Giorgetti Salvini

Ormai è evidente, Giorgetti non ne può più di Salvini

Sembra proprio che ci tenga Matteo Salvini a fare una nuova brutta figura. Quella con il sindaco polacco di Przemysl, che gli ha sventolato in faccia la t-shirt con il faccione di Putin, forse non gli è bastata. L’impressione è che “accortezza” non faccia parte del vocabolario del leader della Lega, che si dice pronto a far ritorno a Canossa, o forse dovremmo dire, a Mosca. Secondo quanto riferito da «Repubblica» il leader della Lega dovrebbe arrivare al Cremlino nei prossimi giorni accompagnato da una delegazione di cinque o sei esponenti della Lega. Fonti diplomatiche russe hanno informato i competenti canali istituzionali italiani di aver ricevuto una richiesta formale di visto da parte dell’ex vicepremier e dai suoi accompagnatori.

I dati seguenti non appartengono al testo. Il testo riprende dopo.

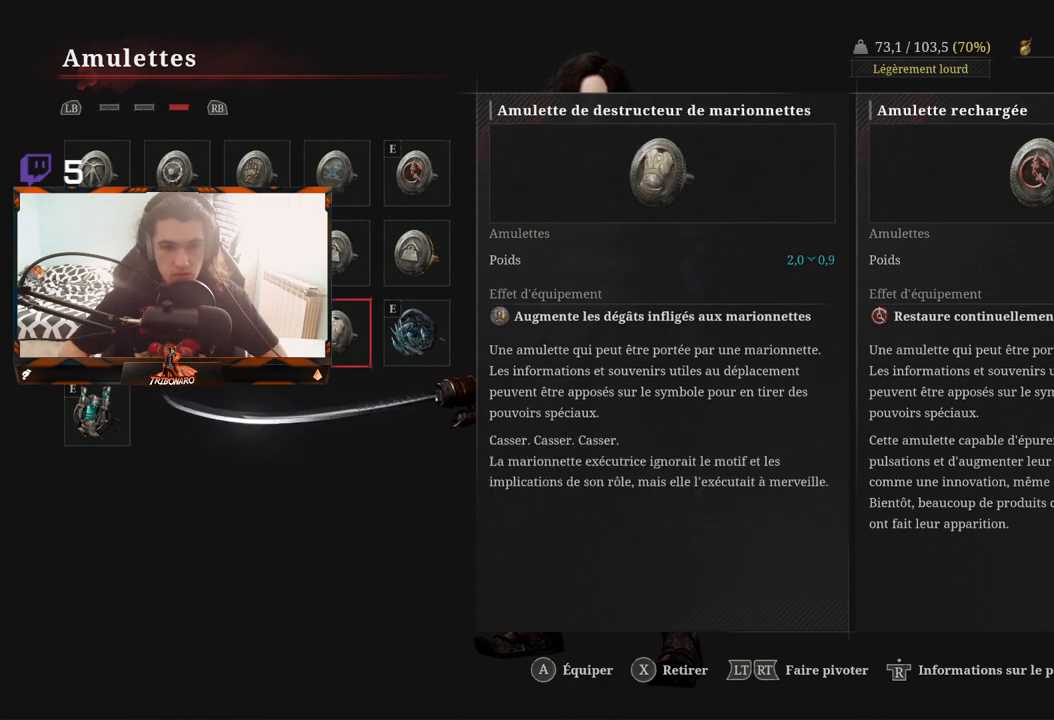
{"buttons": [], "left_stick": "center", "right_stick": "center", "events": []}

A leggere l’indiscrezione verrebbe da dire che sul serio non guasterebbe un po’ di “prudenza”. Che è quella che ha auspicato ieri il ministro dello Sviluppo Economico e vicesegretario del Carroccio, Giancarlo Giorgetti, in conferenza stampa. Ad un giornalista che gli chiedeva della disponibilità di Salvini a volare in Russia per parlare con Vladimir Putin, Giorgetti, che sembra non poterne più delle sortite del segretario del Carroccio, ha detto imbarazzato: “Non mi risulta che sia in programma un viaggio di questo tipo. Andrebbe coordinato con il governo che la Lega sostiene”. Per “salvare il salvabile”, Giorgetti, che era seduto accanto a Draghi, che non ha battuto ciglio, ha poi aggiunto: “Salvini è animato da sincere intenzioni pacifiste”.

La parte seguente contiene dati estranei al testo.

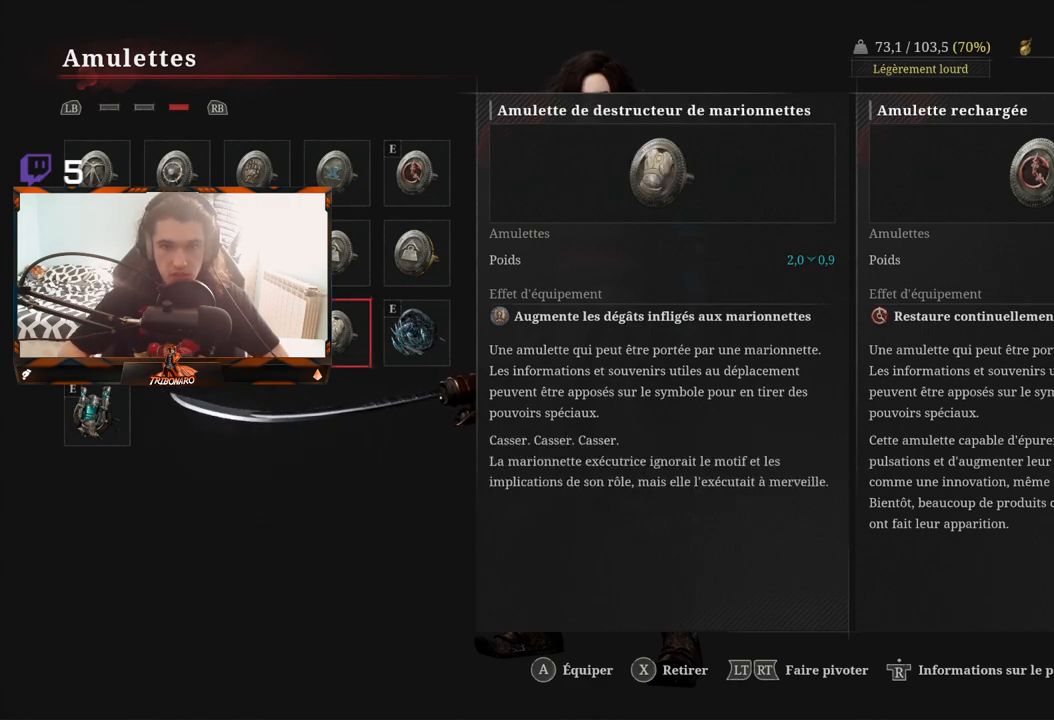
{"buttons": [], "left_stick": "center", "right_stick": "center", "events": []}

Già durante un’ospitata a «Non è l’Arena» Salvini aveva palesato le sue intenzioni: “Andrei a Mosca domattina se servisse ad avvicinare la pace. Ci stiamo lavorando, riservatamente qualcosa stiamo facendo. Ma se riuscissi a parlare con Mosca, scommettiamo che il 99% della stampa libera e dei parlamentari direbbero che è sempre lo stesso Salvini amico di Putin?”. In quella stessa occasione aveva ammesso di aver visto più volte lo zar: “L’ho incontrato due volte: è chiaro che attaccando è passato dalla parte del torto. Ora o si punta alla guerra nucleare o bisogna accompagnare e costringere Putin e Zelensky al tavolo negoziale. Ho l’impressione che se anche i due volessero dialogare, altri invece alzerebbero i toni”. Dichiarazioni preoccupanti perché segnano una sorta di distinguo rispetto al governo. Un volersi quasi smarcare che fa piacere ovviamente alla Russia e che preoccupa l’Europa. Il timore è che possa rivelarsi proprio l’Italia l’anello debole della catena. Che il filoputinismo, la propaganda dello zar, possano filtrare da lì. Da quegli spazi ambigui, irrisolti, in cui Salvini sembra acciambellarsi e star comodo. Anche perché non dimentichiamoci che è su Rete 4 che il ministro Lavrov ha scelto di rilasciare il primo comizio (pardon intervista) ad una tv europea. E “senza contraddittorio”, come ha evidenziato il premier Draghi in conferenza stampa. Bisogna dunque valutare, soppesare ogni parola.

Rispetto all’invio di aiuti militari all’Ucraina, Salvini aveva detto a Isoradio: “Per avvicinarsi alla pace non bisogna parlare solo di armi o minacciare il nucleare, serve convincere le parti a dialogare a un tavolo. È chiaro che c’è aggressore e aggredito, però aiutare l’Ucraina ad armare fino all’ultimo uomo non aiuta. Io non penso che inviare altre armi aiuti la pace”. Che è grossomodo l’esatto contrario di quanto asserito da Draghi ieri: “Nessuno di noi vuole abbandonare l’Ucraina. L’Italia agisce in difesa dei valori delle democrazie occidentali. C’è un decreto interministeriale, che prevede l’invio di nuove armi. Questo governo nasce nel solco della Ue, della Nato e delle grandi democrazie occidentali”. Ma Salvini continua a far finta di non capire, insiste nel voler andare per conto suo. D’altra parte ormai sono sempre più diffuse le voci che “qualcosa succederà” dentro la Lega. Nessuno si sbottona, ma pare che le telefonate, le riunioni, i confronti sì siano fatti negli ultimi giorni ancora più frequenti. Parola d’ordine? “Basta con Salvini”.